--- EXERCISE REQUIREMENTS ---
The listing below holds a line with "机构之间的隔离。高科技的结构设计和新型材料的选用已经" and a line with "机械隔膜计量泵主要由传动部分和隔膜缸头两大部分组成". Reproduce those two lines exactly, plus everything between them.

--- EXTRACTED MATERIAL ---
☆ ☆ ☆ ☆ ☆ ☆ ☆

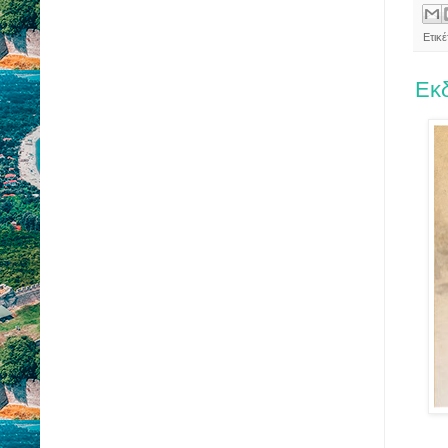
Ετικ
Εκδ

☆ ☆ ☆ ☆ ☆ ☆ ☆

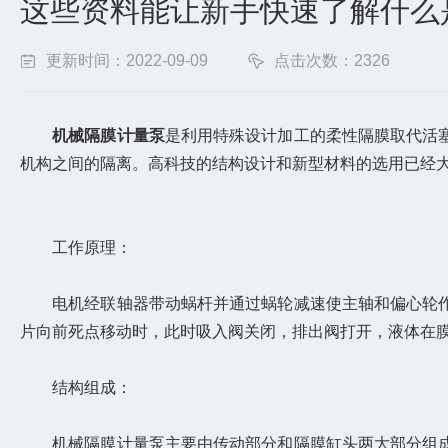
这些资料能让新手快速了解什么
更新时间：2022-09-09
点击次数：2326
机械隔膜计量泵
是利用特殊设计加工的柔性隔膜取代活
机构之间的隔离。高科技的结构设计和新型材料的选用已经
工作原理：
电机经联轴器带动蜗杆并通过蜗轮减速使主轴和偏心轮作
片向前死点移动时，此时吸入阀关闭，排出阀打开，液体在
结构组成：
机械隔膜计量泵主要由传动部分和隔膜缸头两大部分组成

☆ ☆ ☆ ☆ ☆ ☆ ☆

--- RESPONSE AREA ---
机构之间的隔离。高科技的结构设计和新型材料的选用已经
工作原理：
电机经联轴器带动蜗杆并通过蜗轮减速使主轴和偏心轮作
片向前死点移动时，此时吸入阀关闭，排出阀打开，液体在
结构组成：
机械隔膜计量泵主要由传动部分和隔膜缸头两大部分组成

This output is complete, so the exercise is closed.